* begin *
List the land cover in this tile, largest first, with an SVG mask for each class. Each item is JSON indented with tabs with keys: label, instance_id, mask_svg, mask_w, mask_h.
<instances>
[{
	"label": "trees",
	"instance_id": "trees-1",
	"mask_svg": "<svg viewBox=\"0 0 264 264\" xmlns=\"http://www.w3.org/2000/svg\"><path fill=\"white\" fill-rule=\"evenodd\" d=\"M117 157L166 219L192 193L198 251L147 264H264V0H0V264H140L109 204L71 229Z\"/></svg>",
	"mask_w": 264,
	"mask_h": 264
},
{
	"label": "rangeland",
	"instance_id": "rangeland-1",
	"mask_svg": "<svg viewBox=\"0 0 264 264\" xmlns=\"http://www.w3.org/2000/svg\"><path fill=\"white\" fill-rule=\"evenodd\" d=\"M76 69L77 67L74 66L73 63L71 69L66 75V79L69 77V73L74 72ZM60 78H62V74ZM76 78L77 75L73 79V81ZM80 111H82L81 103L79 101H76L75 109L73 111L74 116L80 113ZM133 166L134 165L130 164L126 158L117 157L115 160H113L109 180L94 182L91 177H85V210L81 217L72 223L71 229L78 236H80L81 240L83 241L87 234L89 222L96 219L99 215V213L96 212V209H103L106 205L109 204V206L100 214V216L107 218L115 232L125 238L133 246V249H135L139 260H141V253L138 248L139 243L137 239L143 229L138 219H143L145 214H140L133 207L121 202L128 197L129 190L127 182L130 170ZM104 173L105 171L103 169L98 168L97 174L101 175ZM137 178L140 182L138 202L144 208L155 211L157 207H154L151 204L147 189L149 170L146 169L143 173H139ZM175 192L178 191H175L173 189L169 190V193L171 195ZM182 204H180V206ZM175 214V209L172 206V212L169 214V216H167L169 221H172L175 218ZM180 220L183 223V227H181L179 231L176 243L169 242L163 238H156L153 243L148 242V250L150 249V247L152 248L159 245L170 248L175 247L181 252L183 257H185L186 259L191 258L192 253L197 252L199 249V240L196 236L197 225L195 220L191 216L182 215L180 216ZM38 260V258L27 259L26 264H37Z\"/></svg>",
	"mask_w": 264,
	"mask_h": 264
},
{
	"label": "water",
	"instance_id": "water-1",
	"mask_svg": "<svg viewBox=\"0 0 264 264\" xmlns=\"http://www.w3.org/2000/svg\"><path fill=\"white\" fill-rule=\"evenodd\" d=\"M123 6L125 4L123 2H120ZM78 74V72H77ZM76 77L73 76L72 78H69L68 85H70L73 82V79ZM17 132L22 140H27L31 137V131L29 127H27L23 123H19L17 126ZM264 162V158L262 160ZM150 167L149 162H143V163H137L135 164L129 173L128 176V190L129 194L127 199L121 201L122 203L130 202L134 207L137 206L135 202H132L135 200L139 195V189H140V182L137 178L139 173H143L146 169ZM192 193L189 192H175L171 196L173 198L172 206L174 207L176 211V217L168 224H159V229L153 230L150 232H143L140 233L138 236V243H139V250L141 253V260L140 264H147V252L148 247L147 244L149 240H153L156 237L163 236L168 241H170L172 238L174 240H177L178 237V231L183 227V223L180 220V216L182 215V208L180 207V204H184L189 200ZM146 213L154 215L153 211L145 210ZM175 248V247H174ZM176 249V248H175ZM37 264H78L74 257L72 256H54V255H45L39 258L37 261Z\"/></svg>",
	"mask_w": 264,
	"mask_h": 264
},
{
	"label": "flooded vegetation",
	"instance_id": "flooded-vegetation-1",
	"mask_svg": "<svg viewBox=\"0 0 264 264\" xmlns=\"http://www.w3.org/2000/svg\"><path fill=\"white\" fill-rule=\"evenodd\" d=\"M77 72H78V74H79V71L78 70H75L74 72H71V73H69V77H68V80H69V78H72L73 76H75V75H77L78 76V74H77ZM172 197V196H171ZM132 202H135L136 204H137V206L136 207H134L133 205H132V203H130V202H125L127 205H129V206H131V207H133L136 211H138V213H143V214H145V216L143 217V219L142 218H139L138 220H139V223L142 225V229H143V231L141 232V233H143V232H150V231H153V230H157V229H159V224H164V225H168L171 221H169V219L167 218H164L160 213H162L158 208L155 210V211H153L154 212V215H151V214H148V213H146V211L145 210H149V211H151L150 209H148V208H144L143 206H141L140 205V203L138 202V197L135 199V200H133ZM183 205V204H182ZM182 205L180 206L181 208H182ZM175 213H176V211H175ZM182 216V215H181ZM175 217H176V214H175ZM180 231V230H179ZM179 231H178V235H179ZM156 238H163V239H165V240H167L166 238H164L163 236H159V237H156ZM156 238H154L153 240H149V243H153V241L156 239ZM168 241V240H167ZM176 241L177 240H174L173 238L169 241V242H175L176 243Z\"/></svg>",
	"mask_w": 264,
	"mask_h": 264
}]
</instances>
* end *
- _GOAL_:
Return each line from the records above that contains the string "label", treating uppercase and lowercase as different.

- _OUTPUT_:
List the land cover in this tile, largest first, with an SVG mask for each class. Each item is JSON indented with tabs with keys: label, instance_id, mask_svg, mask_w, mask_h.
	"label": "trees",
	"label": "rangeland",
	"label": "water",
	"label": "flooded vegetation",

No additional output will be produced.